London: India is expected to overtake Brazil as the world’s top sugar producer in 2007-08, but a lack of storage may force it to sell the product at lower prices later this year, the International Sugar Organization (ISO) said on Monday.
The London-based ISO, in a monthly report, pegged Indian sugar output in 2007-08 (October or September) at an all-time high of 33.15 million tonnes (mt)—up 8% year-on-year. ISO noted that India’s sugar industry has reached a consensus not to sell raw sugar for less than 10 cents (Rs4.06) a pound (0.45kg).

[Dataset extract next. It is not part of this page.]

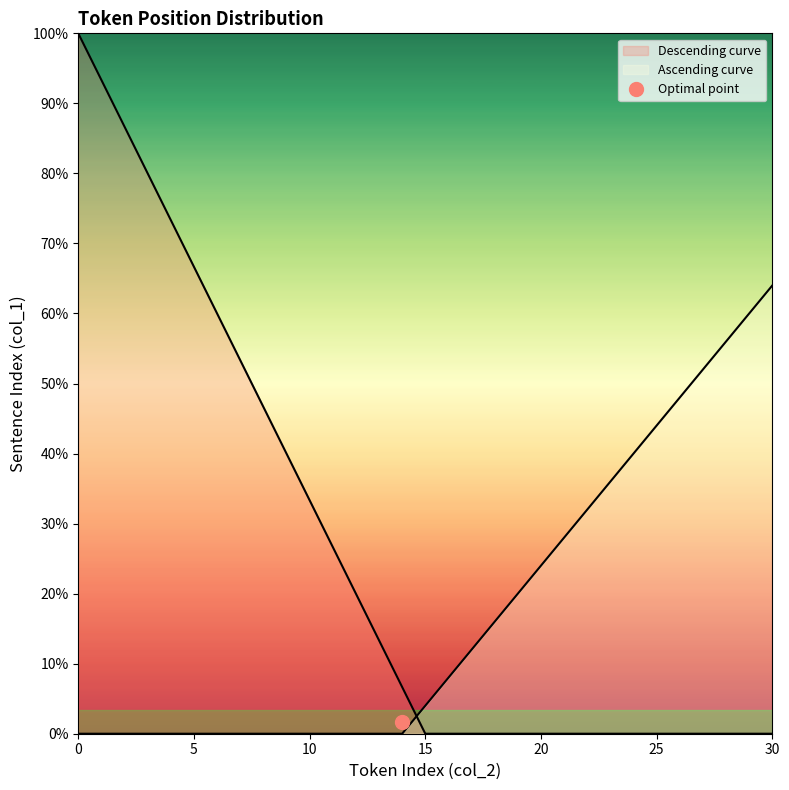

What is the value of the 21st point from the left?

20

“It remains to be seen, however, whether this target can be achieved in the second half of 2007, when storage capacities seem to be turning into a serious issue,” ISO said in the report.
“During the peak production months from November to April...large-scale exports, regardless of the level of world market prices, may become the only viable option.”

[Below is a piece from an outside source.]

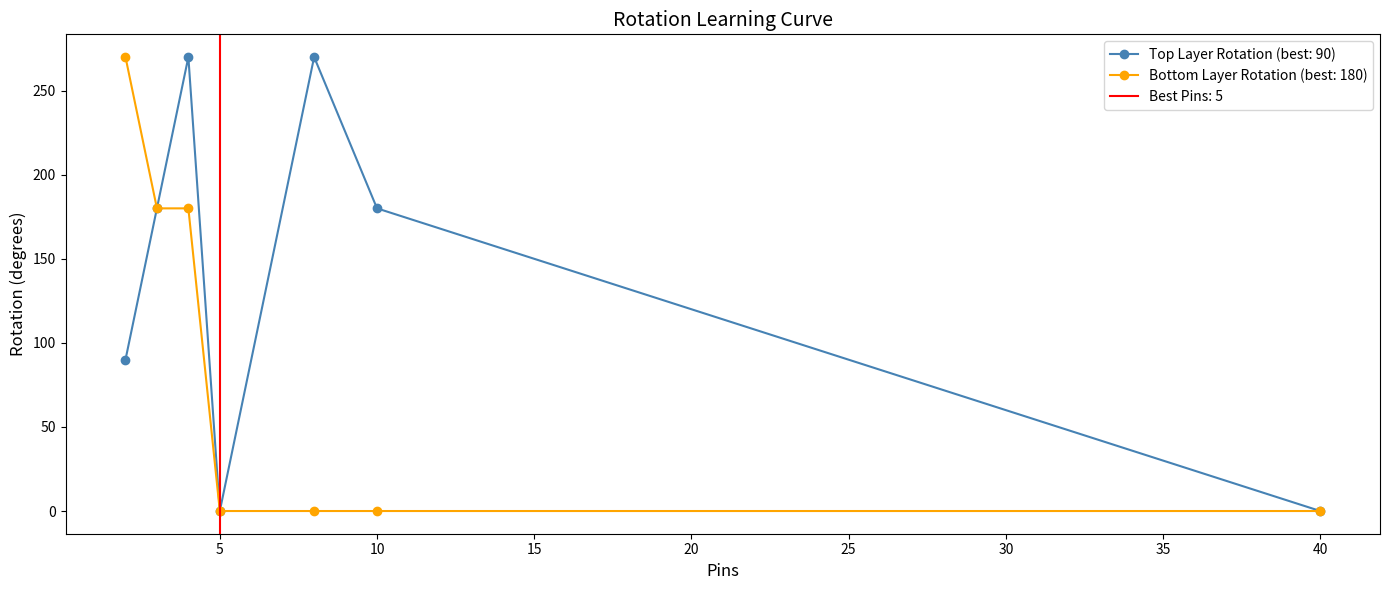

How many lines are shown in the chart?

2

In August, the ISO projected Brazilian sugar production in 2007-08 (October or September) at 32.38mt—up less than 3% year-on-year.
Indian sugar futures rose on Tuesday, with the October contract helped by talk new crop cane crushing would be delayed by two weeks because of rains.
Last week, millers in Maharashtra had decided to advance crushing by a month to 1 October.
India, the world’s top consumer of sugar, has exported 1.5mt of white sugar since January 2007, when a ban on overseas sales ended, the ISO report said, quoting industry reports.
“This indicates that logistical infrastructure bottlenecks are not as tight as previously expected in some quarters and the industry may ship significantly more than 3mt of sugar a year,” the report said.
To get rid of the surplus sugar, India has cast an eye on the raw sugar market and, according to the media, the industry has managed to sell around 550,000 tonnes of the unrefined product to refineries in West Asia, the ISO said.